Now soaked in sweat, we take a quick shower and rush to catch the 3:00 pm ferry boat from Hope Town to Marsh Harbor, about six miles across the channel. Luckily there is a taxi waiting so we jump in and urge the driver (Paulette) to make haste to the airport since we're now running late. Paulette shows little concern and coyly points out the airplane circling overhead as we approach the airport. I forgot that small town airports are like that.

We jump out of the cab just as the plane taxis up and prepare for an hour-long wait as our friends clear Bahamian Customs. Trying to compose ourselves we peek into the customs hall (the size of a small living room) only to see our former neighbors, and long time friends Paul and Irene Ballew walk through the door. We quickly assume our "laid back in Paradise pose" and welcome them to the Abacos. For someone from Seattle I'm sure they are just happy it isn't raining.

Paul and Irene land in Paradise.
Paulette is still waiting so we pile into the cab, exchange a years worth of news, and amazingly make it back to catch the 4:00 pm ferry to Hope Town. While they have traveled extensively, Paul and Irene are swivel-necked as the ferry passes by drop-dead waterfront homes and picturesque islands and reefs.

Hope Town Inn and Marina.
The entrance to Hope Town is especially interesting as the channel narrows down to almost nothing and then does a dog leg right and left to enter the hidden harbor, once a favorite haunt for pirates. The ferry drops us off at the Hope Town Inn and Marina and rather than rush down to the boat we stop at the beautiful outdoor bar/pool to have a drink and relax.

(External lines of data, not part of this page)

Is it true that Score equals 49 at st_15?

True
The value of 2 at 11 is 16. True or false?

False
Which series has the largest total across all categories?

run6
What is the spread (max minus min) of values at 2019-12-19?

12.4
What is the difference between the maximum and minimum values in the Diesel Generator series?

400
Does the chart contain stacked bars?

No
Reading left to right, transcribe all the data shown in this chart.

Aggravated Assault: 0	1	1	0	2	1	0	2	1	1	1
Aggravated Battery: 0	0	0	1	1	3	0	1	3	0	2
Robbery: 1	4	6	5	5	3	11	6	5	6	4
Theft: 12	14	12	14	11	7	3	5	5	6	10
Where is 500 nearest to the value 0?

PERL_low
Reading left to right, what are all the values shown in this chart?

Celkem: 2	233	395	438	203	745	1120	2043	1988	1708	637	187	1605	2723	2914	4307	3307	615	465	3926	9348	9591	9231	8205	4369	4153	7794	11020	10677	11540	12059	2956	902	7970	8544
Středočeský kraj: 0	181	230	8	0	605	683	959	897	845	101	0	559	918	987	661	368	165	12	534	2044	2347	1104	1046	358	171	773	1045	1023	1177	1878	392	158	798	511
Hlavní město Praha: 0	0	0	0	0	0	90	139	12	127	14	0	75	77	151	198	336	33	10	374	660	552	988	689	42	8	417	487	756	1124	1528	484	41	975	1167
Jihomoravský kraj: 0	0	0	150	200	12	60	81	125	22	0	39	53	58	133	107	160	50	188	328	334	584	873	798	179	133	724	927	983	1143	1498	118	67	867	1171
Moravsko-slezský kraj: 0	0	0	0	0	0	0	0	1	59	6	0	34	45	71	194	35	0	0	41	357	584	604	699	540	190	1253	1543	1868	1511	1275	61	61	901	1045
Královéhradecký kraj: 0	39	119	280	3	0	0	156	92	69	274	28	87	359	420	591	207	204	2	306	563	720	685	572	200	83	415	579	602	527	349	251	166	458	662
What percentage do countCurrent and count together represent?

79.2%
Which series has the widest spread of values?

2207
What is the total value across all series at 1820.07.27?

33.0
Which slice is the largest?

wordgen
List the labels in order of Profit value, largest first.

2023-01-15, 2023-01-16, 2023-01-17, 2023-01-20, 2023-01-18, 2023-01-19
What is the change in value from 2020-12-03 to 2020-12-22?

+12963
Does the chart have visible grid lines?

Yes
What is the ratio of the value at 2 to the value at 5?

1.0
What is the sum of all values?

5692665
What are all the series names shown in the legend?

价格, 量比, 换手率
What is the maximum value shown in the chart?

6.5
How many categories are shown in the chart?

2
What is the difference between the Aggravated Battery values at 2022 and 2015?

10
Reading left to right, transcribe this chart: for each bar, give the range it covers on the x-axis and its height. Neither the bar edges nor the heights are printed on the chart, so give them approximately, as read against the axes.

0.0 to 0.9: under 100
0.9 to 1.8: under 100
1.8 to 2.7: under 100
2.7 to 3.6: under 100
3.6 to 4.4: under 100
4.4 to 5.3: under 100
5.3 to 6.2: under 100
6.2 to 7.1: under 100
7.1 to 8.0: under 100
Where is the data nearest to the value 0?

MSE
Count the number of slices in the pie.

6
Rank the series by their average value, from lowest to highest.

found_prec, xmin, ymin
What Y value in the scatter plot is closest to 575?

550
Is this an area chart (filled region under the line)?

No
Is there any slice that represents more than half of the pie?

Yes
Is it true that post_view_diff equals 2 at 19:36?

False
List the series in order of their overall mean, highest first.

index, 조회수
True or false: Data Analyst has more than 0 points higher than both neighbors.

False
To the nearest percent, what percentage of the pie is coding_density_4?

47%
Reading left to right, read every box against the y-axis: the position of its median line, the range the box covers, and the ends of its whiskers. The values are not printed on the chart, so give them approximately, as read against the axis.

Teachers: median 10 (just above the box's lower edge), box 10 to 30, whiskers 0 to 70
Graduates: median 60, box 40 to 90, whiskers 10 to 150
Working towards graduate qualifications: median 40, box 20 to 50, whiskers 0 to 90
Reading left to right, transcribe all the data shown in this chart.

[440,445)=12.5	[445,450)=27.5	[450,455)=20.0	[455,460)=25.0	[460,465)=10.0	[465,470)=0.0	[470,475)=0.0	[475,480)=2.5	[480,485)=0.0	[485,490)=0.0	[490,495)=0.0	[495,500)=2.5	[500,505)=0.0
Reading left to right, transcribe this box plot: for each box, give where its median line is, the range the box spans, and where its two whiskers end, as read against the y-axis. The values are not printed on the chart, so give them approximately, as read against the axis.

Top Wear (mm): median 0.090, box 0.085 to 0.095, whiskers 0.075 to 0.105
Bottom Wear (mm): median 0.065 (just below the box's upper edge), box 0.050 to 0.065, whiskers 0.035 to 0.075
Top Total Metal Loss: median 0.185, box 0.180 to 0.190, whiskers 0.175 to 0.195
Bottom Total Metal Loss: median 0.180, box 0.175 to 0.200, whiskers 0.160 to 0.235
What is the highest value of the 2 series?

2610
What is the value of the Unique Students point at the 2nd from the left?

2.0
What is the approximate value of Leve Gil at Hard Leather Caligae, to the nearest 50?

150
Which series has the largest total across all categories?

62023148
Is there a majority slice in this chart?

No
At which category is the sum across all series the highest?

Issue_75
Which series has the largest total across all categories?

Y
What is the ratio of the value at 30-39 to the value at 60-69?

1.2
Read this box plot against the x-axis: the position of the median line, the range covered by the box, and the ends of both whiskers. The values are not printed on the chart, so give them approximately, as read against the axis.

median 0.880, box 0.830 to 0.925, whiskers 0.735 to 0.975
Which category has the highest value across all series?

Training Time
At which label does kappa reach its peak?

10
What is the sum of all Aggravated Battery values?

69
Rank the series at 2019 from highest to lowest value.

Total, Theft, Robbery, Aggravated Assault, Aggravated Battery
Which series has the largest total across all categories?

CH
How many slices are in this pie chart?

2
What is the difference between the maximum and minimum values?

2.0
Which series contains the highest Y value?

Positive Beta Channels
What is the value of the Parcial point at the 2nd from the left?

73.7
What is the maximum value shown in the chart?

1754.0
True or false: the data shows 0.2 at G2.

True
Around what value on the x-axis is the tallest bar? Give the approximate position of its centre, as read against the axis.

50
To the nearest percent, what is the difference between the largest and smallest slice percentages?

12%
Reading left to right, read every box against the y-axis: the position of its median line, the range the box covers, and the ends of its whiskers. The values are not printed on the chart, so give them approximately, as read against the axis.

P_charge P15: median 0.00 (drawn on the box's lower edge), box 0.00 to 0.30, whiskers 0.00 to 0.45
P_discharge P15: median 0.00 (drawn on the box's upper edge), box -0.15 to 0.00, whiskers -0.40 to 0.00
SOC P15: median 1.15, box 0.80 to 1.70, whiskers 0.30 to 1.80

Outdoor lunch in Hope Town is radically different than an outdoor lunch in Seattle in January.
Thanks to our orders of a locally invented drink, the Goombay Smash (1 oz. dark rum, 1 oz. coconut rum, 1/4 oz. apricot brandy, 2 oz. pineapple juice, and 2 oz. orange juice . . . and remember, rum is cheaper hear than water), we are feeling no pain, or our tongues for that matter, after a few drinks. To acclimate them we also order an appetizer of conch fritters, a first time food treat for the Ballews (tastes just like chicken).

After a short walk down to the dock we introduced them to their new closet, err guest berth, for the next week. A tradition when guests arrive on a cruising sailboat is the giving of gifts, in this case six fan belts for the engine and genset, one Balmar electronic regulator, six cruising guides to the Windward/Leeward islands, and three large cans of WSU Cougar Gold cheese. Now Paul knows why I urged him to "pack light and leave a little extra room in your bag." It's not true that cruisers refer to arriving guests as "my parts delivery service."

Meryl prepared a great mixed salad and Paul and I experimented with blowing ourselves up as we tried to keep the BBQ lit in the 10-knot wind while cooking steaks. After a great dinner in the cockpit (the temp actually dropped down to 75 degrees) we retired to the saloon to get caught up on our lives, careers, kids, and especially, grand kids.

What a great evening with great friends.